__ABOUT THIS TASK__: Report how many lines in the records carry the string "RingBuffer", and give no further text.

[Stored data]
== Segment start ==

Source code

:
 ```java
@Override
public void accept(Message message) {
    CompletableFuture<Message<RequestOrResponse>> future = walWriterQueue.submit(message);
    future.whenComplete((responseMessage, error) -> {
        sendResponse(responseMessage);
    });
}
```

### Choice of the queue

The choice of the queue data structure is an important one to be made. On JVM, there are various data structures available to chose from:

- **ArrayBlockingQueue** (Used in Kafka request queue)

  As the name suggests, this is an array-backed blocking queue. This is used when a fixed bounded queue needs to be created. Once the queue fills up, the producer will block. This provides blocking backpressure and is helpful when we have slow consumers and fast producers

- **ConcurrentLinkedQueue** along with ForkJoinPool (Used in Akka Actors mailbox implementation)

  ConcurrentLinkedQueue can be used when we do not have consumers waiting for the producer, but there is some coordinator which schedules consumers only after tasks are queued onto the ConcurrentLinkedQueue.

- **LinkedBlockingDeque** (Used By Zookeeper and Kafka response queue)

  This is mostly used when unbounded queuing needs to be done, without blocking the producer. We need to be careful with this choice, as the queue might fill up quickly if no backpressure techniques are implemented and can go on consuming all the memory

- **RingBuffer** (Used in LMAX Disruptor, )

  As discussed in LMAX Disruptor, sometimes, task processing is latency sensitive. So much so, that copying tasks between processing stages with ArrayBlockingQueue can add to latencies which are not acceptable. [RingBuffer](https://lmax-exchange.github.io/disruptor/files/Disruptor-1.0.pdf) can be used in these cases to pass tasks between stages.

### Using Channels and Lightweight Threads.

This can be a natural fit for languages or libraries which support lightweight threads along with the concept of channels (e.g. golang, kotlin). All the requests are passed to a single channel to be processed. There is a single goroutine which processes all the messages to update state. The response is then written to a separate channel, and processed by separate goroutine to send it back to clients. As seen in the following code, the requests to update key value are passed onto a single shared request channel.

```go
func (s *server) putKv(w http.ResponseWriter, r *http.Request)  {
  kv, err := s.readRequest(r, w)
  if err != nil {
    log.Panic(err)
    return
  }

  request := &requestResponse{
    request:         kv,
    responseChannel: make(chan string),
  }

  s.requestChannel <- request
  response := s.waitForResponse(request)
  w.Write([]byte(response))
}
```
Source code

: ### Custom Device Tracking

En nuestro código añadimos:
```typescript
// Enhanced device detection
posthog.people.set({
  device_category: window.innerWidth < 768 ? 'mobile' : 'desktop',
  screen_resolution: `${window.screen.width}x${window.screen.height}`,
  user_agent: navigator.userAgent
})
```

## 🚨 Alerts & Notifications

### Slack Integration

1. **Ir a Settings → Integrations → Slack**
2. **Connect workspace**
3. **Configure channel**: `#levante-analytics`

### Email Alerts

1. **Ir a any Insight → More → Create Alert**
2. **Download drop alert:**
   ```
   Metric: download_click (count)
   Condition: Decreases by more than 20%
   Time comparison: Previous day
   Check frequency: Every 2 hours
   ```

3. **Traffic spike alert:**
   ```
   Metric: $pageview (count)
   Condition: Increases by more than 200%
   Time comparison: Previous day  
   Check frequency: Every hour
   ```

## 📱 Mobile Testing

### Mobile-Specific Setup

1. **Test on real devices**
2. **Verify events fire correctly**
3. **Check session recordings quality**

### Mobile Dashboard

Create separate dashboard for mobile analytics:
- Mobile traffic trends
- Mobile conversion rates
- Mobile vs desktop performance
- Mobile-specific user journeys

== Segment end ==

__ANSWER TO THIS TASK__: 2